• TASK ITEM
Among the lines below, the one containing "Nagy Otília festőművész" opens the range and the one containing "muodoiksi tehdäkseesi käsintehtyjä" closes it. Print that range exactly, without the pictures.

##### LISTED ENTRIES #####

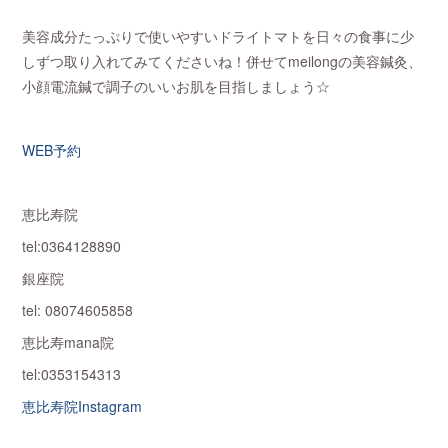
美容成分たっぷりで使いやすいドライトマトを日々の食事に少
しずつ取り入れてみてくださいね！併せてmeilongの美容鍼灸、
小顔電流鍼で調子のいいお肌を目指しましょう☆
WEB予約
恵比寿院
tel:0364128890
銀座院
tel: 08074605858
恵比寿mana院
tel:0353154313
恵比寿院Instagram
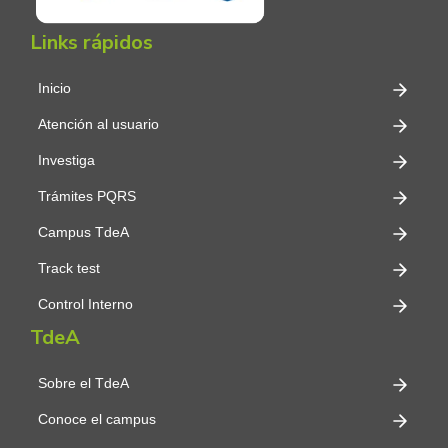
Links rápidos
Inicio
Atención al usuario
Investiga
Trámites PQRS
Campus TdeA
Track test
Control Interno
TdeA
Sobre el TdeA
Conoce el campus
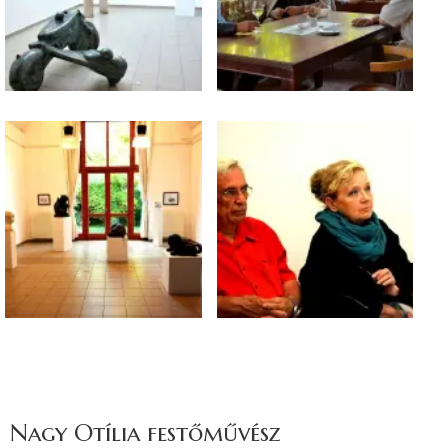
Nagy Otília festőművész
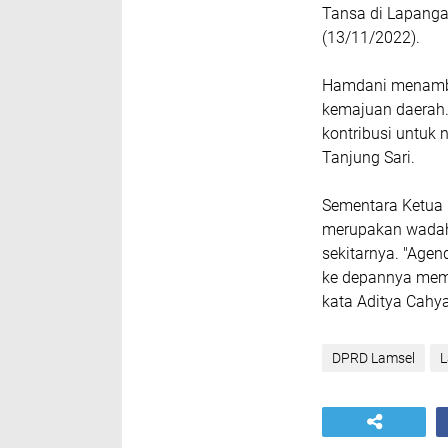
Tansa di Lapanga
(13/11/2022).
Hamdani menamba
kemajuan daerah.
kontribusi untuk 
Tanjung Sari.
Sementara Ketua
merupakan wadah 
sekitarnya. "Agen
ke depannya memb
kata Aditya Cahy
DPRD Lamsel
L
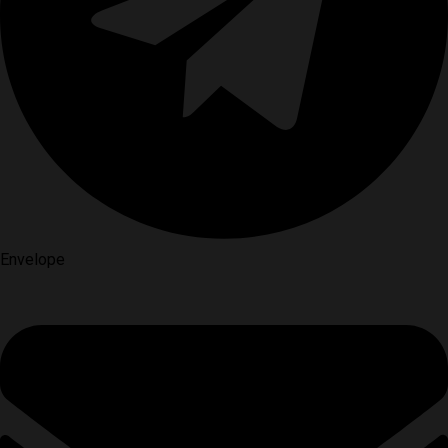
Envelope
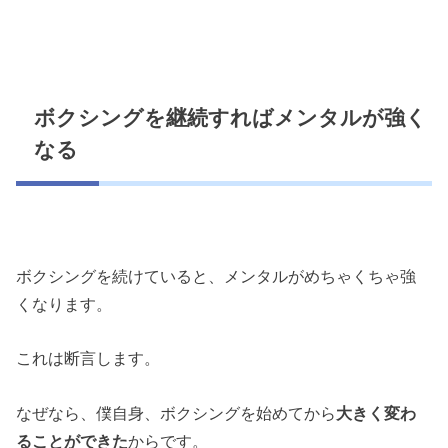
ボクシングを継続すればメンタルが強く
なる
ボクシングを続けていると、メンタルがめちゃくちゃ強
くなります。
これは断言します。
なぜなら、僕自身、ボクシングを始めてから
大きく変わ
ることができた
からです。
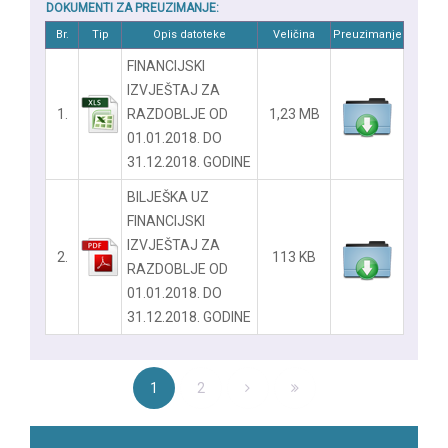
DOKUMENTI ZA PREUZIMANJE:
Br.
Tip
Opis datoteke
Veličina
Preuzimanje
FINANCIJSKI
IZVJEŠTAJ ZA
1.
RAZDOBLJE OD
1,23 MB
01.01.2018. DO
31.12.2018. GODINE
BILJEŠKA UZ
FINANCIJSKI
IZVJEŠTAJ ZA
2.
113 KB
RAZDOBLJE OD
01.01.2018. DO
31.12.2018. GODINE
1
2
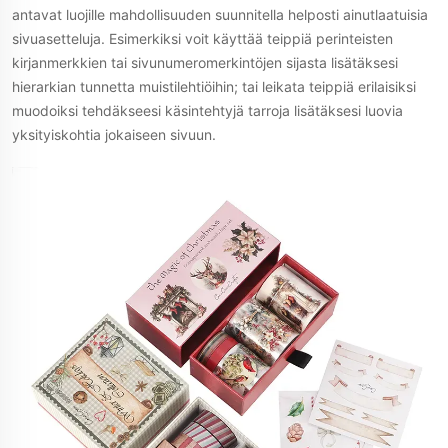
antavat luojille mahdollisuuden suunnitella helposti ainutlaatuisia
sivuasetteluja. Esimerkiksi voit käyttää teippiä perinteisten
kirjanmerkkien tai sivunumeromerkintöjen sijasta lisätäksesi
hierarkian tunnetta muistilehtiöihin; tai leikata teippiä erilaisiksi
muodoiksi tehdäkseesi käsintehtyjä tarroja lisätäksesi luovia
yksityiskohtia jokaiseen sivuun.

#####

• TASK RESULT
Nagy Otília festőművész
Tansa di Lapanga
(13/11/2022).
Hamdani menamba
kemajuan daerah.
kontribusi untuk 
Tanjung Sari.
Sementara Ketua
merupakan wadah 
sekitarnya. "Agen
ke depannya memb
kata Aditya Cahy
DPRD Lamsel
L
Envelope
ボクシングを継続すればメンタルが強く
なる
ボクシングを続けていると、メンタルがめちゃくちゃ強
くなります。
これは断言します。
なぜなら、僕自身、ボクシングを始めてから
大きく変わ
ることができた
からです。
DOKUMENTI ZA PREUZIMANJE:
Br.
Tip
Opis datoteke
Veličina
Preuzimanje
FINANCIJSKI
IZVJEŠTAJ ZA
1.
RAZDOBLJE OD
1,23 MB
01.01.2018. DO
31.12.2018. GODINE
BILJEŠKA UZ
FINANCIJSKI
IZVJEŠTAJ ZA
2.
113 KB
RAZDOBLJE OD
01.01.2018. DO
31.12.2018. GODINE
1
2
antavat luojille mahdollisuuden suunnitella helposti ainutlaatuisia
sivuasetteluja. Esimerkiksi voit käyttää teippiä perinteisten
kirjanmerkkien tai sivunumeromerkintöjen sijasta lisätäksesi
hierarkian tunnetta muistilehtiöihin; tai leikata teippiä erilaisiksi
muodoiksi tehdäkseesi käsintehtyjä tarroja lisätäksesi luovia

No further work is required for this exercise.